China is experiencing the pain of asset price deflation. After a boom in the stock markets, which peaked on June 12 after a rise of 149 percent from a year ago, the Shanghai and Shenzhen indices have lost nearly US$ 3 trillion, about one-third of China’s GDP. Like the Fed, nervous policymakers are taking steps to prop up asset prices, while ignoring the role of government in creating the bubble.
Slower growth last year encouraged top officials to instruct the People’s Bank of China to ease credit by lowering interest rates and relaxing reserve-requirement ratios (RRR) for banks. The PBOC used open market operations to inject liquidity and encouraged brokerage firms to lend to investors on margin. Those leveraged funds were used to buy stocks, especially of smaller companies by retail investors. People rushed into the market with the expectation of even higher prices as the government signaled its support.
Yet, the expected wealth effect has backfired, as stock prices have come tumbling down since June 12. The lack of a rule of law to ground monetary policy and avoid fine-tuning has led to uncertainty. State-owned brokerage firms and banks have a strong incentive to reflate the bubble — and the PBOC is being pressured to come to the rescue of market socialists.
Indeed, the PBOC, like the Fed, is finding it very difficult to change course: the financial markets — and their cronies — are dominating monetary policy. Every dip of stock prices leads to central bank action, with the hope that higher asset prices will stimulate economic growth. That false belief is widely accepted, but could end in tears.
Monetary policy is heavily politicized in the United States — independence is a myth — and even more so in China. Central bankers blame asset bubbles on speculators without acknowledging the supporting role of monetary policy. The PBOC has reacted to the sharp fall in stock prices since June 12 by lowering its benchmark rate and cutting the RRR. The one-year rate on deposits is at a record low of 2 percent, which incentivizes savers to stay in or enter the stock market.
Since November 2014, the PBOC has cut interest rates four times and reduced RRRs to spur stock markets.
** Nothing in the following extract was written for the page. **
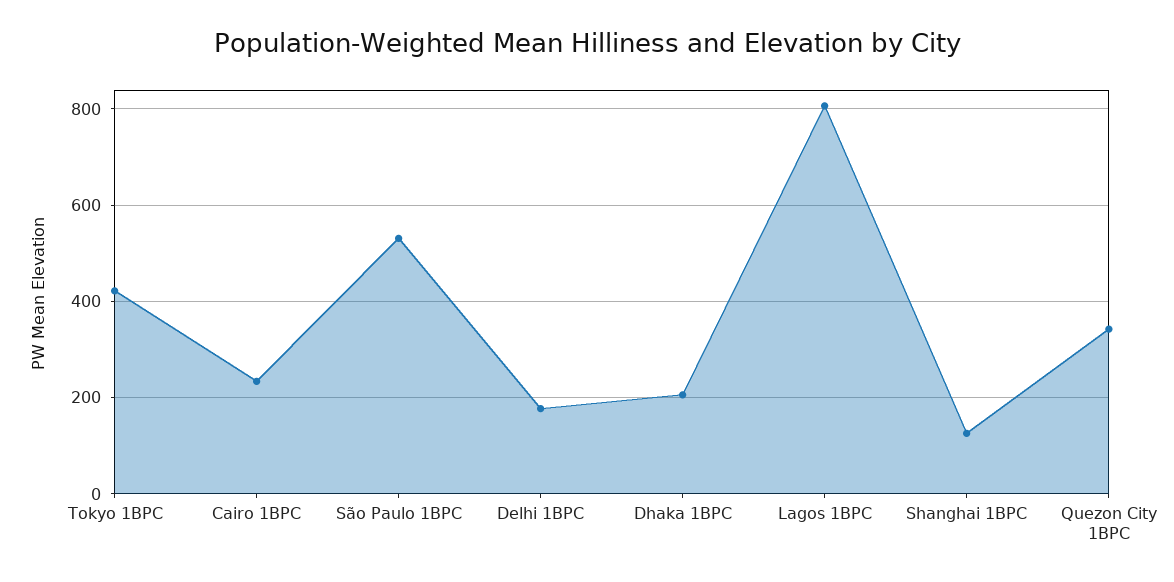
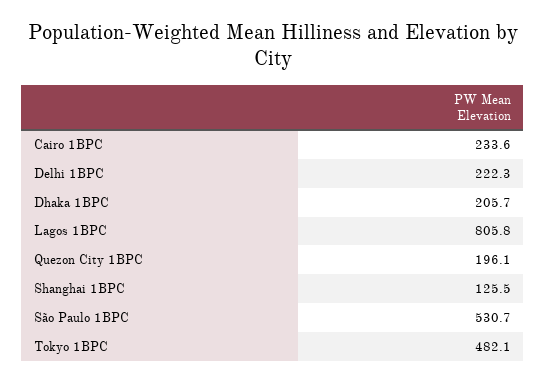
Tokyo 1BPC: 420 -> 482.1
Delhi 1BPC: 180 -> 222.3
Quezon City 1BPC: 340 -> 196.1

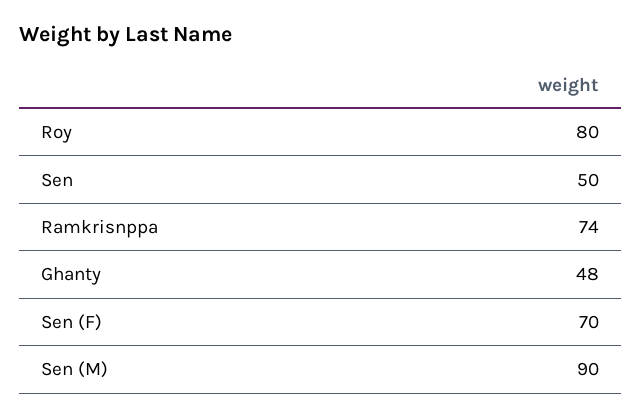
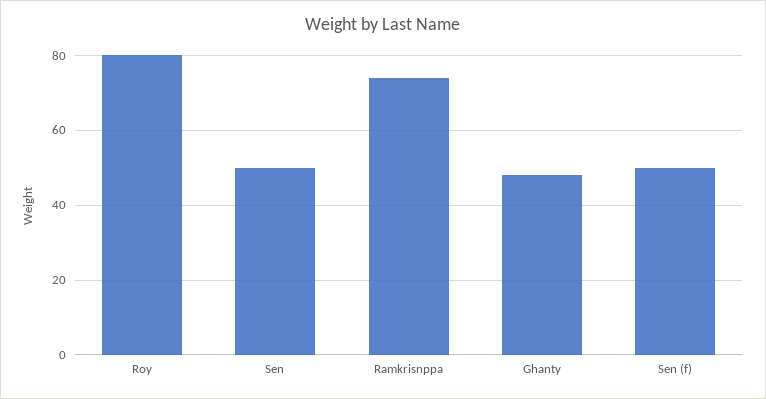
Sen (F): 70 -> 50
Sen (M): 90 -> none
But policy has been uneven, with China’s central bank injecting liquidity, removing it, and then adding new liquidity when markets weaken.
In its latest move “to safeguard market stability,” the PBOC extended credit to the China Securities Finance Corp. The state-owned entity makes credit available to brokerage firms, which make margin loans — generally to small investors — thus supporting stock prices. Also, part of the PBOC liquidity injection will go to 21 brokerage firms to form an investment fund intended to further stabilize financial markets.
Other measures designed to support stock prices include using the national pension fund and the country’s sovereign wealth fund to buy stocks, and easing margin requirements.
Extending new credit, allocating investment funds to overvalued stocks, and relaxing margin requirements will increase, not reduce, risk exposure and make the next downturn more severe. Foreign investors will be less willing to view China as a viable place to entrust their capital, and market-liberal reforms will be hampered by the lack of capital freedom.
What China needs are real capital markets based on the rule of law, private ownership and trust. State-owned banks, brokerages, and enterprises — and a central bank under the firm grip of the State Council — cannot be trusted to bring about either monetary or financial stability.